WORK REQUEST:
Among the lines below, a stretch begins at the one with "right hip: (101, 235)" and ends at the one with "right elbow: (280, 171)". Repeat that stretch exactly, ends included.

Stored data entries:
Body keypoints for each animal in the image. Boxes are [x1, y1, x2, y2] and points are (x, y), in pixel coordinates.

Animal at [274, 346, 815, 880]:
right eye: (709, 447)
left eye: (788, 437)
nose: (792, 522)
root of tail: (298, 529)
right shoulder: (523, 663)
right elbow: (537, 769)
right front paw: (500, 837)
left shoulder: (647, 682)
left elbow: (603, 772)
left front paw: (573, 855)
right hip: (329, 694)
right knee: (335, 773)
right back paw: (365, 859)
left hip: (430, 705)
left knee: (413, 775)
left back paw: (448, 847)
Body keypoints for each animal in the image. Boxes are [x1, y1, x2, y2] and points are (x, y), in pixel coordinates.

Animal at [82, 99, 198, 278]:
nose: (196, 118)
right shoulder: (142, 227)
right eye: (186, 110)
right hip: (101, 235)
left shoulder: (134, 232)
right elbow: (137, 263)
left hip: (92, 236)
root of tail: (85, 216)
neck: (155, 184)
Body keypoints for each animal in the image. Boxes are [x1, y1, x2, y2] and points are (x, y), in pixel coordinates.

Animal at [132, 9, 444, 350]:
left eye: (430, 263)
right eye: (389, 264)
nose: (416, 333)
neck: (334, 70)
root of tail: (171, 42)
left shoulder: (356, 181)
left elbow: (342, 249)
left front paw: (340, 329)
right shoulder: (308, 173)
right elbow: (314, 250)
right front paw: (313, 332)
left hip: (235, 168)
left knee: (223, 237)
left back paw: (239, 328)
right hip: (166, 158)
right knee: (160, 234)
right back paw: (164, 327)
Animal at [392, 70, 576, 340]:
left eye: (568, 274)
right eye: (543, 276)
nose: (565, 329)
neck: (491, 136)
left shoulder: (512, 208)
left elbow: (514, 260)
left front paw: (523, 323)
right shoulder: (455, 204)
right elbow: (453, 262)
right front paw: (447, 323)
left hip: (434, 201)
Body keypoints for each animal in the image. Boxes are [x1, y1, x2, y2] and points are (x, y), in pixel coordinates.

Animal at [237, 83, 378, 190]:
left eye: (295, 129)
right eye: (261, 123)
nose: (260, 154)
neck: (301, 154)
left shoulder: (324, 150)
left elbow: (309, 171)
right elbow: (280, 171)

==

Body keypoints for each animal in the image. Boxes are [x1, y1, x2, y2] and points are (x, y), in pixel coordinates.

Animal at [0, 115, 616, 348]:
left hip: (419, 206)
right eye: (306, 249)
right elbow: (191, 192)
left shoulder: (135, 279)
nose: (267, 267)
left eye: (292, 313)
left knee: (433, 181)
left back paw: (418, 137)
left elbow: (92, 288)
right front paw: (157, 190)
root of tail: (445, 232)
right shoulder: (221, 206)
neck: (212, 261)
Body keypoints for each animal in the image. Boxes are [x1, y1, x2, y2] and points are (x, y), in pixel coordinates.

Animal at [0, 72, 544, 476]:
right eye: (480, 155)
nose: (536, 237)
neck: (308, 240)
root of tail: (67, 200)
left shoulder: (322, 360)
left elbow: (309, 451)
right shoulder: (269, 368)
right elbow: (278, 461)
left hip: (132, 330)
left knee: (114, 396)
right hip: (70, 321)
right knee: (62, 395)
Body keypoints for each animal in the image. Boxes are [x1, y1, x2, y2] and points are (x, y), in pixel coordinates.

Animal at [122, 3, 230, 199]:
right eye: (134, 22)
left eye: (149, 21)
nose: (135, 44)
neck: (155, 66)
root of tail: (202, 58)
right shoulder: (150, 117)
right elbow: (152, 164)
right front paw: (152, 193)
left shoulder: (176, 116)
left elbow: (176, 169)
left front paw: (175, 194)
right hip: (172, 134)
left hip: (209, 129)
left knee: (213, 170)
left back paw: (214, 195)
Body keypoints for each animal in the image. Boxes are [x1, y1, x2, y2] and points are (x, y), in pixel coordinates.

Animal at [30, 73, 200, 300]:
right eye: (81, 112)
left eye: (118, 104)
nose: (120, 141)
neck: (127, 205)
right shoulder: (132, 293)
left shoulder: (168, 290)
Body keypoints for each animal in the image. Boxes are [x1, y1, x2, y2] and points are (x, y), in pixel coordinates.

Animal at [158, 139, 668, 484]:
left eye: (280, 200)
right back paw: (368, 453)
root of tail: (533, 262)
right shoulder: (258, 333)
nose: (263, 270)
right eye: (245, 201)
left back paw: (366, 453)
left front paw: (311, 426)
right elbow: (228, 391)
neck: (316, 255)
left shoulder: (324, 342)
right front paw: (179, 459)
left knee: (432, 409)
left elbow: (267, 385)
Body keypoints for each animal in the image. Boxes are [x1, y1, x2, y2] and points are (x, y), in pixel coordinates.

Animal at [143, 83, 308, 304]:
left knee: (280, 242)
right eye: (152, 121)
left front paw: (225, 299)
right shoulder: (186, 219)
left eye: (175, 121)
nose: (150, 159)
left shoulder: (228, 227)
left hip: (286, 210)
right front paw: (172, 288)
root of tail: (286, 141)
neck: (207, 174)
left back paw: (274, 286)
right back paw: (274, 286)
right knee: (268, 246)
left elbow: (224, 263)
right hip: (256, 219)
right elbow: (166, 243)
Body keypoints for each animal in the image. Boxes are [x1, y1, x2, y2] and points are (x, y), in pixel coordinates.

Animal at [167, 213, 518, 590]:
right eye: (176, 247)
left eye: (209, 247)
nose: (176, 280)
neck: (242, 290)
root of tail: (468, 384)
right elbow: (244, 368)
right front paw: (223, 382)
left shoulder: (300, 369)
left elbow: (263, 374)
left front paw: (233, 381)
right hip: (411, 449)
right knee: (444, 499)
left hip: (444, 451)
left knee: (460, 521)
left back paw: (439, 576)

WRITTEN SOLUTION:
right hip: (101, 235)
left shoulder: (134, 232)
right elbow: (137, 263)
left hip: (92, 236)
root of tail: (85, 216)
neck: (155, 184)
Body keypoints for each animal in the image. Boxes are [x1, y1, x2, y2] and points are (x, y), in pixel coordinates.

Animal at [132, 9, 444, 350]:
left eye: (430, 263)
right eye: (389, 264)
nose: (416, 333)
neck: (334, 70)
root of tail: (171, 42)
left shoulder: (356, 181)
left elbow: (342, 249)
left front paw: (340, 329)
right shoulder: (308, 173)
right elbow: (314, 250)
right front paw: (313, 332)
left hip: (235, 168)
left knee: (223, 237)
left back paw: (239, 328)
right hip: (166, 158)
right knee: (160, 234)
right back paw: (164, 327)
Animal at [392, 70, 576, 340]:
left eye: (568, 274)
right eye: (543, 276)
nose: (565, 329)
neck: (491, 136)
left shoulder: (512, 208)
left elbow: (514, 260)
left front paw: (523, 323)
right shoulder: (455, 204)
right elbow: (453, 262)
right front paw: (447, 323)
left hip: (434, 201)
Body keypoints for each animal in the image. Boxes are [x1, y1, x2, y2] and points are (x, y), in pixel coordinates.

Animal at [237, 83, 378, 190]:
left eye: (295, 129)
right eye: (261, 123)
nose: (260, 154)
neck: (301, 154)
left shoulder: (324, 150)
left elbow: (309, 171)
right elbow: (280, 171)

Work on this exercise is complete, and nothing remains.